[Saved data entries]
━━━━━━━━━━━━━━━━━━━━━━━━━━━━━━
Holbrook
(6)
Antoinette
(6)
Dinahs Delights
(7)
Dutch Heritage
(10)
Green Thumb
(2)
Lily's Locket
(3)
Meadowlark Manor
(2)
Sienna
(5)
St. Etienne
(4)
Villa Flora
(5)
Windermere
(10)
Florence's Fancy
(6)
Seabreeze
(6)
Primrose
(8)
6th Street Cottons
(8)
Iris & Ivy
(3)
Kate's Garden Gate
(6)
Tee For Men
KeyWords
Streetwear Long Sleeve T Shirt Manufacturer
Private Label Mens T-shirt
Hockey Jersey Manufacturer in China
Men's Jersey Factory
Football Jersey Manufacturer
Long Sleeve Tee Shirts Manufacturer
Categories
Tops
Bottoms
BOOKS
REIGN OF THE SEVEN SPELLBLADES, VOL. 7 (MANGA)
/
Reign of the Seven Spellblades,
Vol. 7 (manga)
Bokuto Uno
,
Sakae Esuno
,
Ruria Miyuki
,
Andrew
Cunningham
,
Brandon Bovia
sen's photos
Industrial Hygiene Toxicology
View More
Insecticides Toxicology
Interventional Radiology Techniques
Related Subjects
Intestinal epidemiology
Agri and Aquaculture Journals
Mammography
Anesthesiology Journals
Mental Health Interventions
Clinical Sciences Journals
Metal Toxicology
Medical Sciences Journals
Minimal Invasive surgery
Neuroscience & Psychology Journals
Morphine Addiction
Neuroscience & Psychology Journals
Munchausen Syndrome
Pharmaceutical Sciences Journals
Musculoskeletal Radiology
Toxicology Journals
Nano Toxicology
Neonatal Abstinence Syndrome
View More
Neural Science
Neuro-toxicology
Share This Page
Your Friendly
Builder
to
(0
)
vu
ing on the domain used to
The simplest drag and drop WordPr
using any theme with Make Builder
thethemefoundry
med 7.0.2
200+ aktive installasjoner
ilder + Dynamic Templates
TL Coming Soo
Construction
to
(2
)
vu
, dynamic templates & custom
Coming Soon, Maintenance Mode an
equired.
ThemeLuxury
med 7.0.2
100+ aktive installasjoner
━━━━━━━━━━━━━━━━━━━━━━━━━━━━━━
→ REQUIRED ACTION: Lines with the word "aktive" in them should be copied from the preceding records.

→ RESPONSE AREA:
200+ aktive installasjoner
100+ aktive installasjoner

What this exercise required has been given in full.